Friday, Mar. 29, 1963
Borden's Green Pastures
After 106 years of peddling milk and ice cream, the Borden Co. next month will move into pickles too. When Borden's acquires a Michigan pickle firm called Aunt Jane's Foods, no mouths will pucker in the modest Madison Avenue building from which robust Borden President Harold W. Comfort, 66, bosses an operation stretching from Argentina to Australia. Milk and milk products still account for 73% of Borden's sales, but Borden's has diversified so widely--into everything from applesauce to acetylene, wall coverings to wax beans--that no one is surprised any longer at even the most incongruous mixes. Diversification last year helped push earnings to a record $32.4 million on $1 billion in sales, ranking second-place Borden (after National Dairy Products) an easy first in dairy industry profitability.

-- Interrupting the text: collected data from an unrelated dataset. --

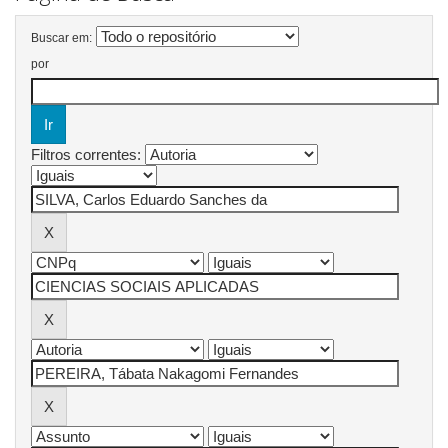
Buscar em:
por
Filtros correntes: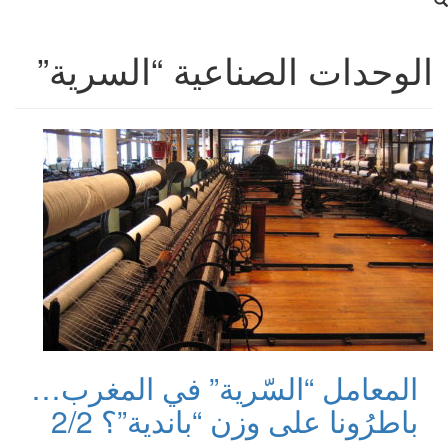
الوحدات الصناعية “السرية”
المعامل “السّرية” في المغرب…
باطرُونا على وزن “باندية”؟ 2/2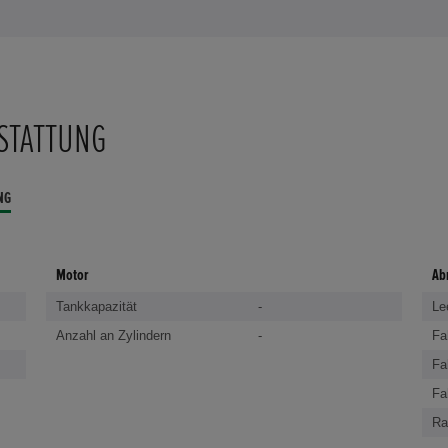
STATTUNG
NG
Motor
Ab
Tankkapazität
-
Le
Anzahl an Zylindern
-
Fa
Fa
Fa
Ra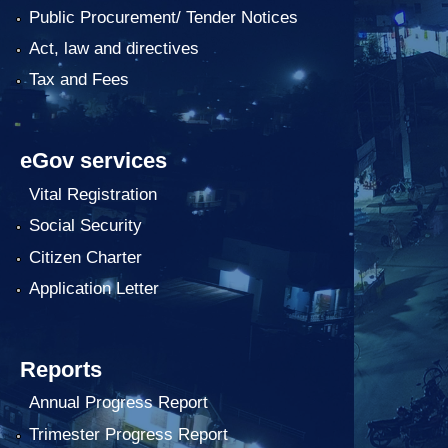
Public Procurement/ Tender Notices
Act, law and directives
Tax and Fees
eGov services
Vital Registration
Social Security
Citizen Charter
Application Letter
Reports
Annual Progress Report
Trimester Progress Report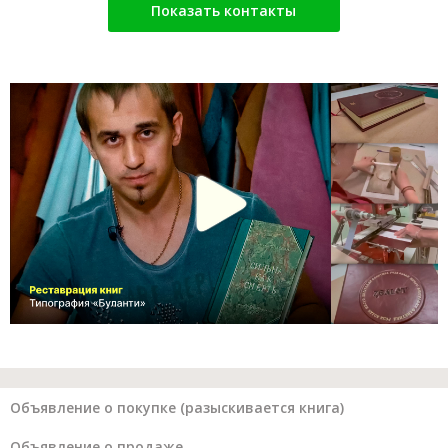
Показать контакты
Объявление о покупке (разыскивается книга)
Объявление о продаже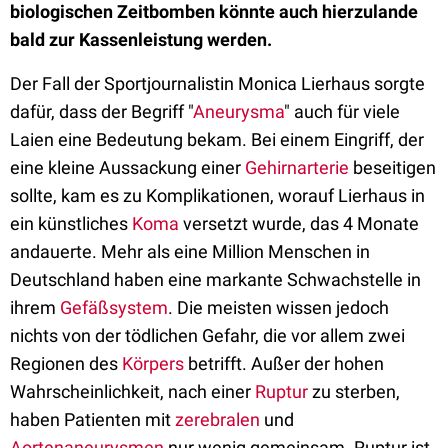
biologischen Zeitbomben könnte auch hierzulande
bald zur Kassenleistung werden.
Der Fall der Sportjournalistin Monica Lierhaus sorgte
dafür, dass der Begriff "
Aneurysma
" auch für viele
Laien eine Bedeutung bekam. Bei einem Eingriff, der
eine kleine Aussackung einer
Gehirnarterie
beseitigen
sollte, kam es zu Komplikationen, worauf Lierhaus in
ein künstliches
Koma
versetzt wurde, das 4 Monate
andauerte. Mehr als eine Million Menschen in
Deutschland haben eine markante Schwachstelle in
ihrem
Gefäßsystem
. Die meisten wissen jedoch
nichts von der tödlichen Gefahr, die vor allem zwei
Regionen des
Körpers
betrifft. Außer der hohen
Wahrscheinlichkeit, nach einer
Ruptur
zu sterben,
haben Patienten mit
zerebralen
und
Aortenaneurysmen
nur wenig gemeinsam. Ruptur ist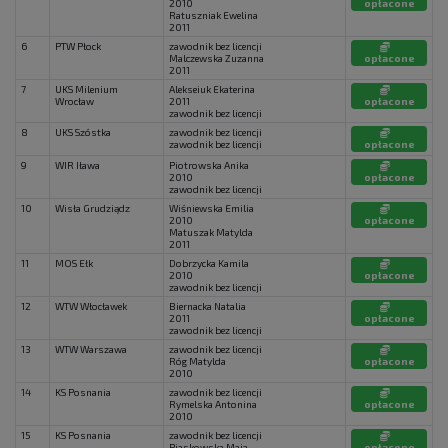
2010
opłacone
Ratuszniak Ewelina
2011
6
PTW Płock
zawodnik bez licencji
Malczewska Zuzanna
opłacone
2011
7
UKS Milenium
Alekseiuk Ekaterina
Wrocław
2011
opłacone
zawodnik bez licencji
8
UKS Szóstka
zawodnik bez licencji
zawodnik bez licencji
opłacone
9
WIR Iława
Piotrowska Anika
2010
opłacone
zawodnik bez licencji
10
Wisła Grudziądz
Wiśniewska Emilia
2010
opłacone
Matuszak Matylda
2011
11
MOS Ełk
Dobrzycka Kamila
2010
opłacone
zawodnik bez licencji
12
WTW Włocławek
Biernacka Natalia
2011
opłacone
zawodnik bez licencji
13
WTW Warszawa
zawodnik bez licencji
Róg Matylda
opłacone
2010
14
KS Posnania
zawodnik bez licencji
Rymelska Antonina
opłacone
2010
15
KS Posnania
zawodnik bez licencji
Piaskowska Maja
opłacone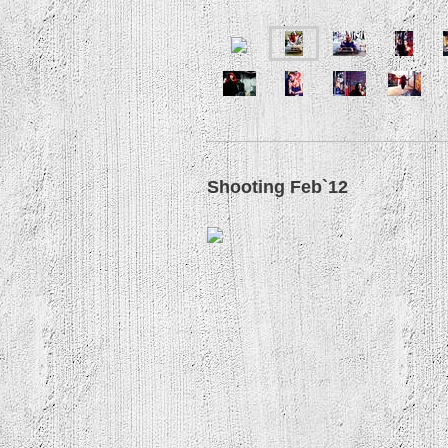
Shooting Feb`12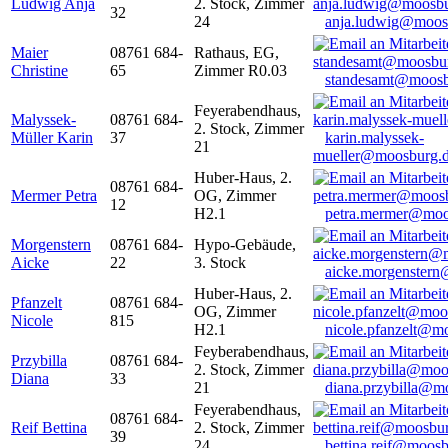
Ludwig Anja
2. Stock, Zimmer
32
24
anja.ludwig@moos
Maier
08761 684-
Rathaus, EG,
Christine
65
Zimmer R0.03
standesamt@moosb
Feyerabendhaus,
Malyssek-
08761 684-
2. Stock, Zimmer
Müller Karin
37
karin.malyssek-
21
mueller@moosburg.
Huber-Haus, 2.
08761 684-
Mermer Petra
OG, Zimmer
12
H2.1
petra.mermer@moo
Morgenstern
08761 684-
Hypo-Gebäude,
Aicke
22
3. Stock
aicke.morgenster
Huber-Haus, 2.
Pfanzelt
08761 684-
OG, Zimmer
Nicole
815
H2.1
nicole.pfanzelt@m
Feyberabendhaus,
Przybilla
08761 684-
2. Stock, Zimmer
Diana
33
21
diana.przybilla@m
Feyerabendhaus,
08761 684-
Reif Bettina
2. Stock, Zimmer
39
24
bettina.reif@moosb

Cows on Shipboard. Borden's founder. Gail Borden, set up the company to condense milk after learning that some transatlantic ships carried herds of cows to keep passengers supplied with fresh milk. In 1875 the company moved into fresh milk, lapped up so many smaller dairies in the late 1920s that it was soon the biggest U.S. milk distributor. It did not spread far beyond milk products until the mid-1930s, when it developed its own synthetic resin glues for plywood, furniture and. eventually, automobile brake linings. After World War II, it moved on to other chemical products, including thermoplastic glues, and into plastics and formaldehyde (of which it is the biggest U.S. producer). It now turns out 800 chemical products and has worldwide chemical sales of $122 million. Last year it joined with U.S. Rubber in building a $25 million Louisiana complex to make acetylene and vinyl chloride monomer from natural gas.
Borden's has diversified most widely in foods. In the 1950s, it moved eagerly into convenience foods, putting the Borden label on new products (gelatin salads, packaged potatoes, refrigerated biscuits) and acquiring such smaller firms as Snow's (clams), Wyler's (dehydrated soups and vegetables). Brandywine (mushrooms) and ReaLemon (juices and concentrates). It is now the nation's fifth largest food company. To cut costs, it is building 14 to 18 automated warehouses to replace its 136 small warehouses around the U.S.. has so automated its plants that one man and three machines now do the biscuit making work once done by 60 women.
Dieters & Jerseys. Because bulk buying of milk in supermarkets has replaced home delivery, Borden's is moving away from its longtime role as one of the biggest U.S. milkmen. Now it acts principally as supplier, but it still has to worry about the threat to fat-rich dairy products from dieting and cholesterol consciousness. Borden's has met the challenge by producing its own 900-calorie Ready Diet and Lifeline, a lowfat, high-profit fortified milk. For dieters, it also pushes its buttermilk, skim milk and cottage cheese.
About the only thing that has not changed at Borden's in recent years is Elsie, the sloe-eyed Jersey that has long been Borden's trademark. Yet even Elsie has diversified, in a way. Thanks to the uniform color and appearance of Jerseys, Borden's uses several Elsies (one at a time) to tour the U.S., has also put Elsie's family to work: Elmer, her husband, is the trademark for Borden's chemicals.